Queenstown Airport is working hard to get rid of waste.
The Earth's resources are precious, so waste minimisation is an important strand of our Sustainability Strategy.
The reduction of waste sent to landfill from Queenstown Airport is one of four targets we have agreed to as part of a sustainability-linked loan structure with our banking partners.
Wherever possible, we avoid the creation of waste in the first place, reduce the use of materials, or choose reusable products. And we encourage our tenants and other members of the wider airport community to do the same. However, with thousands of people travelling through ZQN every day and throwing things away, it is inevitable we have to send some rubbish to landfill.
Recently, we installed new indoor and outdoor waste bins with icons and signage in several languages. The aim is to make it easy for people to do the right thing with their rubbish and to reduce the contamination of materials that could be recycled.

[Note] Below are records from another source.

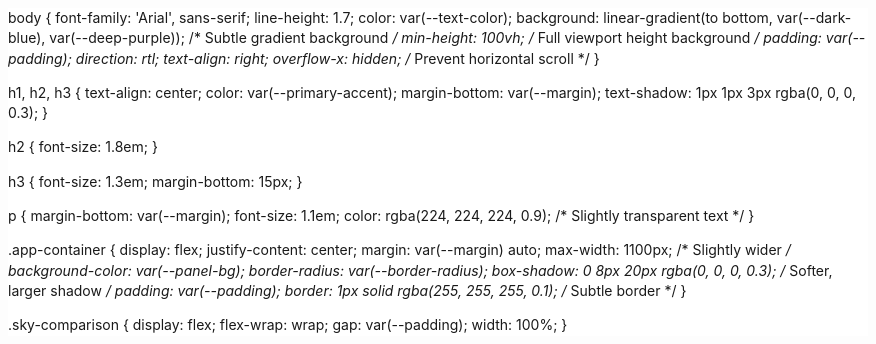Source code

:  body {
    font-family: 'Arial', sans-serif;
    line-height: 1.7;
    color: var(--text-color);
    background: linear-gradient(to bottom, var(--dark-blue), var(--deep-purple)); /* Subtle gradient background */
    min-height: 100vh; /* Full viewport height background */
    padding: var(--padding);
    direction: rtl;
    text-align: right;
    overflow-x: hidden; /* Prevent horizontal scroll */
  }

  h1, h2, h3 {
      text-align: center;
      color: var(--primary-accent);
      margin-bottom: var(--margin);
      text-shadow: 1px 1px 3px rgba(0, 0, 0, 0.3);
  }

  h2 {
      font-size: 1.8em;
  }

  h3 {
      font-size: 1.3em;
      margin-bottom: 15px;
  }

  p {
      margin-bottom: var(--margin);
      font-size: 1.1em;
      color: rgba(224, 224, 224, 0.9); /* Slightly transparent text */
  }

  .app-container {
    display: flex;
    justify-content: center;
    margin: var(--margin) auto;
    max-width: 1100px; /* Slightly wider */
    background-color: var(--panel-bg);
    border-radius: var(--border-radius);
    box-shadow: 0 8px 20px rgba(0, 0, 0, 0.3); /* Softer, larger shadow */
    padding: var(--padding);
    border: 1px solid rgba(255, 255, 255, 0.1); /* Subtle border */
  }

  .sky-comparison {
    display: flex;
    flex-wrap: wrap;
    gap: var(--padding);
    width: 100%;
  }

We conduct regular waste audits, donning overalls and gloves to sort through the contents of the airport bins and skips. Information gathered during the audits helps us educate people about waste management and look for innovative ways to reduce waste or repurpose materials.
Last year, we set up a composting system to deal with all the organic waste from the food and beverage outlets, airport lounges and staff kitchens in the terminal. This year, we have expanded the range of food scraps we accept. The compost is used to nourish the native garden beds around the airport and in future we might be able to supply some to community groups.
In a last-resort bid to prevent waste going to landfill, we try to recycle materials. Sometimes this is a challenge.
We stored about 200 retired Aviation Security trays for months while we looked for a new use for them. When it became clear the trays could not be repurposed, Smart Environmental helped us to send them to Blenheim, where clever Kiwi company Future Post will chip them, melt the high-density polyethylene (HDPE) and turn it into fence posts.
Now, what can we do with those old uniforms?